Well, how does this activity relate to surgery? The students found out…
The engineers connected the activity the students performed to the challenges surgeons face everyday during minimally invasive surgery. The precursor to the activity demonstrated open surgery. They had a student volunteer come up and unwrap a gift quickly and then had them try to put it back together neatly with tape. They all discovered it did not look the same as how the box was originally wrapped. It was discussed that open surgery is easier and faster, but it’s harder for the patient to recover and there is also scarring.

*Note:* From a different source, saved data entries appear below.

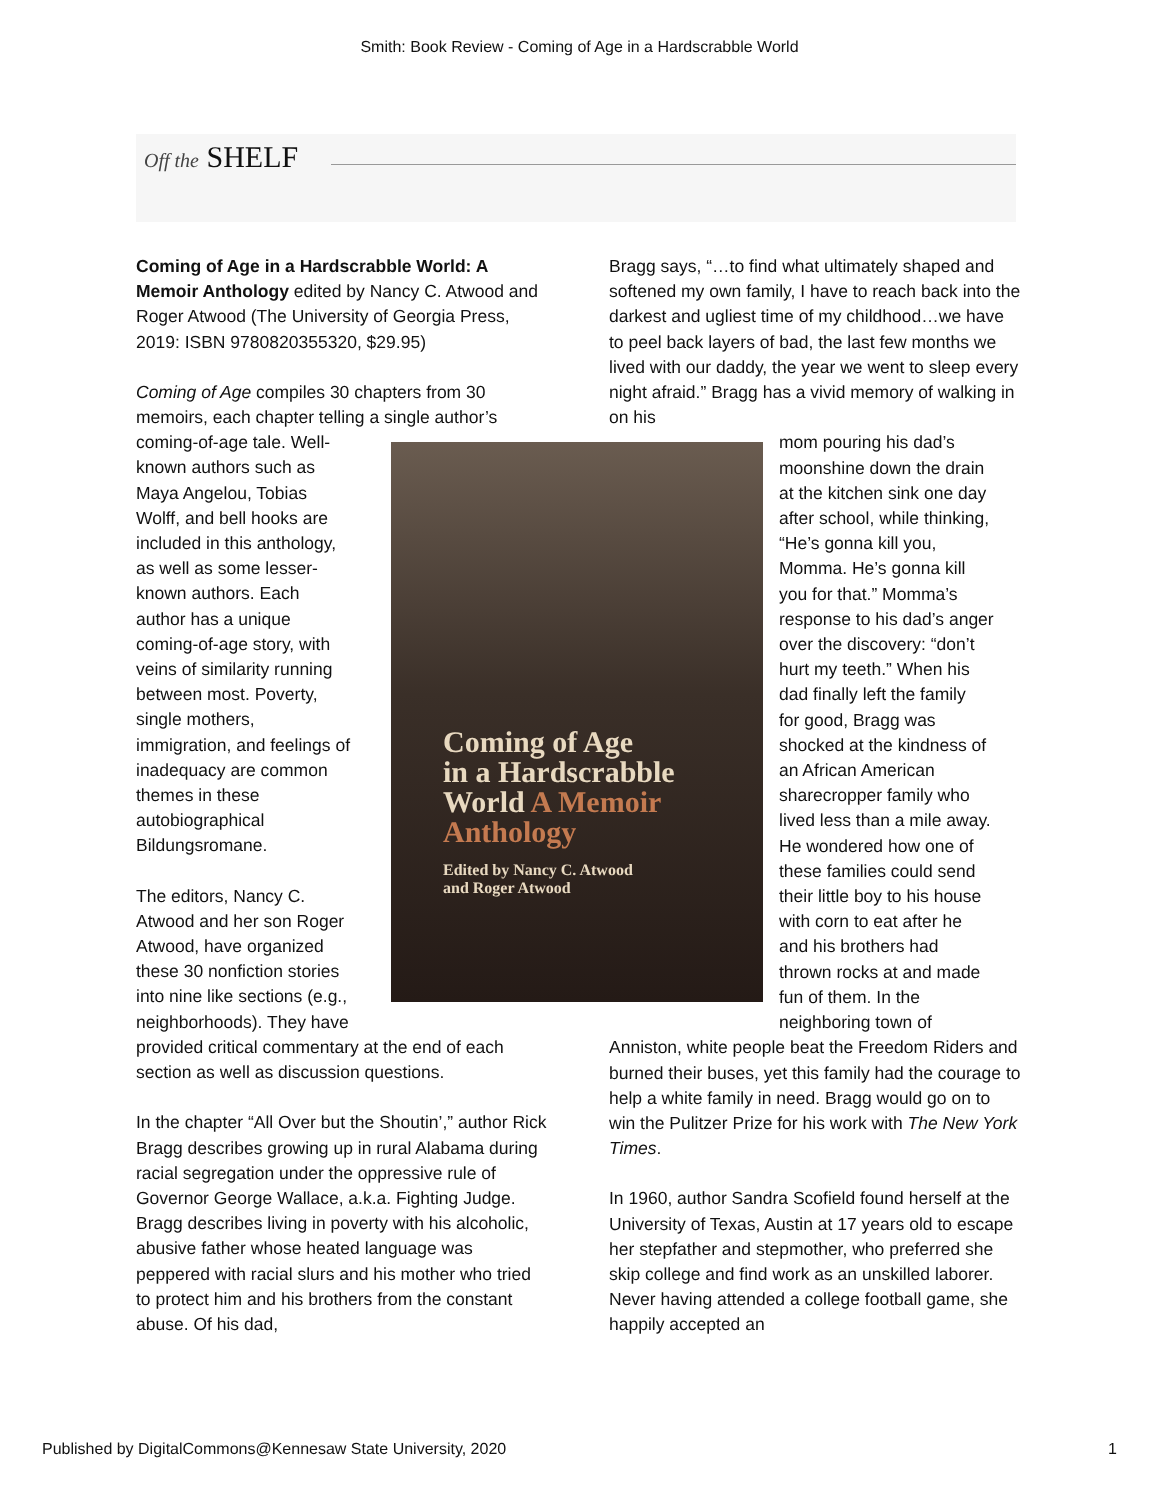Smith: Book Review - Coming of Age in a Hardscrabble World
Off the SHELF
Coming of Age in a Hardscrabble World: A Memoir Anthology edited by Nancy C. Atwood and Roger Atwood (The University of Georgia Press, 2019: ISBN 9780820355320, $29.95)
Coming of Age compiles 30 chapters from 30 memoirs, each chapter telling a single author’s coming-of-age tale. Well-
known authors such as
Maya Angelou, Tobias
Wolff, and bell hooks are
included in this anthology,
as well as some lesser-
known authors. Each
author has a unique
coming-of-age story, with
veins of similarity running
between most. Poverty,
single mothers,
immigration, and feelings of
inadequacy are common
themes in these
autobiographical
Bildungsromane.
The editors, Nancy C.
Atwood and her son Roger
Atwood, have organized
these 30 nonfiction stories
into nine like sections (e.g.,
neighborhoods). They have
provided critical commentary at the end of each section as well as discussion questions.
In the chapter “All Over but the Shoutin’,” author Rick Bragg describes growing up in rural Alabama during racial segregation under the oppressive rule of Governor George Wallace, a.k.a. Fighting Judge. Bragg describes living in poverty with his alcoholic, abusive father whose heated language was peppered with racial slurs and his mother who tried to protect him and his brothers from the constant abuse. Of his dad,
Coming of Age
in a Hardscrabble
World A Memoir
Anthology
Edited by Nancy C. Atwood
and Roger Atwood
Bragg says, “…to find what ultimately shaped and softened my own family, I have to reach back into the darkest and ugliest time of my childhood…we have to peel back layers of bad, the last few months we lived with our daddy, the year we went to sleep every night afraid.” Bragg has a vivid memory of walking in on his
mom pouring his dad’s
moonshine down the drain
at the kitchen sink one day
after school, while thinking,
“He’s gonna kill you,
Momma. He’s gonna kill
you for that.” Momma’s
response to his dad’s anger
over the discovery: “don’t
hurt my teeth.” When his
dad finally left the family
for good, Bragg was
shocked at the kindness of
an African American
sharecropper family who
lived less than a mile away.
He wondered how one of
these families could send
their little boy to his house
with corn to eat after he
and his brothers had
thrown rocks at and made
fun of them. In the
neighboring town of
Anniston, white people beat the Freedom Riders and burned their buses, yet this family had the courage to help a white family in need. Bragg would go on to win the Pulitzer Prize for his work with The New York Times.
In 1960, author Sandra Scofield found herself at the University of Texas, Austin at 17 years old to escape her stepfather and stepmother, who preferred she skip college and find work as an unskilled laborer. Never having attended a college football game, she happily accepted an
Published by DigitalCommons@Kennesaw State University, 2020 1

The importance of the human factors element of the engineer’s job was pointed out when creating a system as well as instruments that will be used to operate with the surgical robot. They need it to provide the best care for the patient as well as being precise and ergonomic for the doctor. These are important factors when they start to design. Engineers talked about the design process and how they solve problems. The students heard about the many iterations of prototypes the engineers create and the extensive testing that needs to be done through each stage of the process.
|The daVinci Xi|
The engineers also discussed the different positions within the organization and how they all work together to develop and market a product. The engineer presenters included mechanical design engineers, clinical engineers, as well as human factors and technical marketing engineers. The students were fascinated with holding some of the actual surgical instruments and enjoyed viewing a short video about the latest daVinci robotic system, the daVinci Xi. They had very good questions for the engineers.
The students can now see and connect why design thinking and design challenges are used in the classroom. These are some of the same processes that are used in a high-tech industry; therefore, it provides relevant meaning to students when these strategies are used to solve a problem.
It was very exciting to see how inspirational these speakers were for the students. One student went up to one of engineers after their presentation and told him that she wanted to be a surgeon and hoped someday she will be able to use the da Vinci when performing surgery. As we all smiled with her I thought to myself, I have no doubt that this experience helped to solidify her goal, because she was able to connect what she does in class today with what she dreams of doing in her career!